**Prompt**
Go through the entries below and return every line that contains "pixels".

=======

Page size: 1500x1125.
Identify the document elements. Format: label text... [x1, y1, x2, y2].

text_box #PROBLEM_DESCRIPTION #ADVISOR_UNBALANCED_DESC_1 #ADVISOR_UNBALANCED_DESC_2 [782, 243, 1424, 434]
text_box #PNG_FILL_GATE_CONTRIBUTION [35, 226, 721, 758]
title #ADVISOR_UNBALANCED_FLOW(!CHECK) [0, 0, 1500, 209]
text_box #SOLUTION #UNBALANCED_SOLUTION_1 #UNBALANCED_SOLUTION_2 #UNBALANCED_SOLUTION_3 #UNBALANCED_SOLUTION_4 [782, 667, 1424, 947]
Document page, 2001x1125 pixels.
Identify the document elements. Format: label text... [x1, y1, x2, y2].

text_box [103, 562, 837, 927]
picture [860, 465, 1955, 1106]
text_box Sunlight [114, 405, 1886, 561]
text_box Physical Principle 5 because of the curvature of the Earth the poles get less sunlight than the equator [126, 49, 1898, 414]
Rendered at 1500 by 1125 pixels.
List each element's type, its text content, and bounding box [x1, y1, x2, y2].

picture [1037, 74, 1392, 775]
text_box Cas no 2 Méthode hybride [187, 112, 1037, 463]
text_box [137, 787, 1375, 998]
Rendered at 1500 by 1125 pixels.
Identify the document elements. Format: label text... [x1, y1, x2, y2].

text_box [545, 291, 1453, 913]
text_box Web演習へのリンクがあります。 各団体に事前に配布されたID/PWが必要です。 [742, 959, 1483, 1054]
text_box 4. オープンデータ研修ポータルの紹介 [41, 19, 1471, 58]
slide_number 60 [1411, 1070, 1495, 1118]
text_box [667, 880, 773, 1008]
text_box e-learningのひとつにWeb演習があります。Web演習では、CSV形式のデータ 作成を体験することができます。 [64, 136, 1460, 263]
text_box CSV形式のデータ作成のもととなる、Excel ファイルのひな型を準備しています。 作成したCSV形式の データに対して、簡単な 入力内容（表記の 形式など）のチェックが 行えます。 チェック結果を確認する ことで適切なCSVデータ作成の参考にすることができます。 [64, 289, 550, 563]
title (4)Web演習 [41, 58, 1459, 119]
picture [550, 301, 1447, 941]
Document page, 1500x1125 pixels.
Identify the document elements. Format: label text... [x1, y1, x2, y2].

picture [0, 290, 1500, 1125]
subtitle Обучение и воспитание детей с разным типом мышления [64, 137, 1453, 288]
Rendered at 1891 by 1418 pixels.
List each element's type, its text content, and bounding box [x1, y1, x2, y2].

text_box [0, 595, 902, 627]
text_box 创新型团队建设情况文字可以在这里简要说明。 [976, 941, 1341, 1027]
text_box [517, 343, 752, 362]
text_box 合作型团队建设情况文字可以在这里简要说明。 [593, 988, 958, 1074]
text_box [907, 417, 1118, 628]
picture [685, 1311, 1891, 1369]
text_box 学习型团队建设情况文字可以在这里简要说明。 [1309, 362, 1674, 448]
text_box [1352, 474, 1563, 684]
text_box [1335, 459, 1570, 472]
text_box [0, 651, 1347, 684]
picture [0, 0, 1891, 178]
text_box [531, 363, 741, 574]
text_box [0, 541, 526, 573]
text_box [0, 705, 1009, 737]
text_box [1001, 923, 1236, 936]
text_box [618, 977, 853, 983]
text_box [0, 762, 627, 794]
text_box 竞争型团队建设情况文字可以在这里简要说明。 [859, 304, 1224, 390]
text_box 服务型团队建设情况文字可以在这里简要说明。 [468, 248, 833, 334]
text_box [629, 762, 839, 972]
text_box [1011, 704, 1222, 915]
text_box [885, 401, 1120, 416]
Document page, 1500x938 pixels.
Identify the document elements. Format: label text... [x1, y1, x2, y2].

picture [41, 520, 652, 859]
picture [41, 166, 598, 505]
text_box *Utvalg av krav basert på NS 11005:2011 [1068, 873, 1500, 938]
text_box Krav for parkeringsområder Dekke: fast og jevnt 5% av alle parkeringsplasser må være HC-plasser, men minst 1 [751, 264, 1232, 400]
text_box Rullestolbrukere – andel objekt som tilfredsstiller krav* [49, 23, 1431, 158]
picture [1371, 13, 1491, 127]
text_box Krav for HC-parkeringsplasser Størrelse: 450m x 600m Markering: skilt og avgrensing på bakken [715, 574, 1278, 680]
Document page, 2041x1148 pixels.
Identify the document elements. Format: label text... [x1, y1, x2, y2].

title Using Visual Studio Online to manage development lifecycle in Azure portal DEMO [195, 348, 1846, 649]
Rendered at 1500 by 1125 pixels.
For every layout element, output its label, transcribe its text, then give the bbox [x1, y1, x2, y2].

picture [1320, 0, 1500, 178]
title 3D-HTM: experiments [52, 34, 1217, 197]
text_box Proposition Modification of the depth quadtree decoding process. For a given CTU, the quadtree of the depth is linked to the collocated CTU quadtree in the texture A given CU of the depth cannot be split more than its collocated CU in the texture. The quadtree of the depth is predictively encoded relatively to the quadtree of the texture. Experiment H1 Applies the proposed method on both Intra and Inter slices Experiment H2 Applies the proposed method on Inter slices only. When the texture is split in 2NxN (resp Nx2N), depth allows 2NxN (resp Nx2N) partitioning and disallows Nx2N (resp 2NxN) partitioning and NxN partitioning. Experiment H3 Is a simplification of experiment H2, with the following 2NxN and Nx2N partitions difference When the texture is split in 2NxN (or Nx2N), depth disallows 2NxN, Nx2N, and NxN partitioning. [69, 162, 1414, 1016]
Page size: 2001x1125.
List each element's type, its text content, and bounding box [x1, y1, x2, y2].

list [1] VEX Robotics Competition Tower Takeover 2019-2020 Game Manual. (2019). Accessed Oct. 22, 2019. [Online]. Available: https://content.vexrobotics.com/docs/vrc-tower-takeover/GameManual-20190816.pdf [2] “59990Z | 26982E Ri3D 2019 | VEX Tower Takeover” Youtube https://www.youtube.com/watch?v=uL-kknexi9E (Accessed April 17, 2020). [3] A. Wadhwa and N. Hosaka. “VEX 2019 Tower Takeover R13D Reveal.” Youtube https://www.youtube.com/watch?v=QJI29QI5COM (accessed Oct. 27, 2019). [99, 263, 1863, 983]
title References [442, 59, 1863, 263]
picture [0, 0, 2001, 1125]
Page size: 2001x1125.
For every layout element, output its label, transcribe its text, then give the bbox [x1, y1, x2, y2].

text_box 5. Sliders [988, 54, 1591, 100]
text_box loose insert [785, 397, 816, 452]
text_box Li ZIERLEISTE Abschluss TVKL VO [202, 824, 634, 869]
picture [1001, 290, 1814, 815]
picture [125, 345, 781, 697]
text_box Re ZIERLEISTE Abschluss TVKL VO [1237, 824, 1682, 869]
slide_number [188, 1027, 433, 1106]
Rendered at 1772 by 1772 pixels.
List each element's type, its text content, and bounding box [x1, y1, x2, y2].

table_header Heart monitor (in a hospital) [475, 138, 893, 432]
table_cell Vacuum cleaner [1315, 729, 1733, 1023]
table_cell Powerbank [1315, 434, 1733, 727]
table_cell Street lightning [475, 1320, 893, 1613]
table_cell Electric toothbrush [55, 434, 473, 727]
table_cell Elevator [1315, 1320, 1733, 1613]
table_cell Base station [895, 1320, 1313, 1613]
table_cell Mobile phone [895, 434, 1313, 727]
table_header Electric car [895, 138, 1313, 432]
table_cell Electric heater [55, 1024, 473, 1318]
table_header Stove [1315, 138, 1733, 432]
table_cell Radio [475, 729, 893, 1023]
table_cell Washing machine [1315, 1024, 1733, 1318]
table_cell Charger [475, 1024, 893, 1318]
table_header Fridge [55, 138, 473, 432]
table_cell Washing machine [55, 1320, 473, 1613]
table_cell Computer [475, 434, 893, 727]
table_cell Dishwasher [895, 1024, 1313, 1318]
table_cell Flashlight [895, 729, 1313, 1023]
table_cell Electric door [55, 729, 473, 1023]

=======

**Answer to this problem**
Document page, 2001x1125 pixels.
Rendered at 1500 by 1125 pixels.
Rendered at 1500 by 1125 pixels.
Document page, 1500x1125 pixels.
Rendered at 1891 by 1418 pixels.
Document page, 1500x938 pixels.
Document page, 2041x1148 pixels.
Rendered at 1500 by 1125 pixels.
Rendered at 1772 by 1772 pixels.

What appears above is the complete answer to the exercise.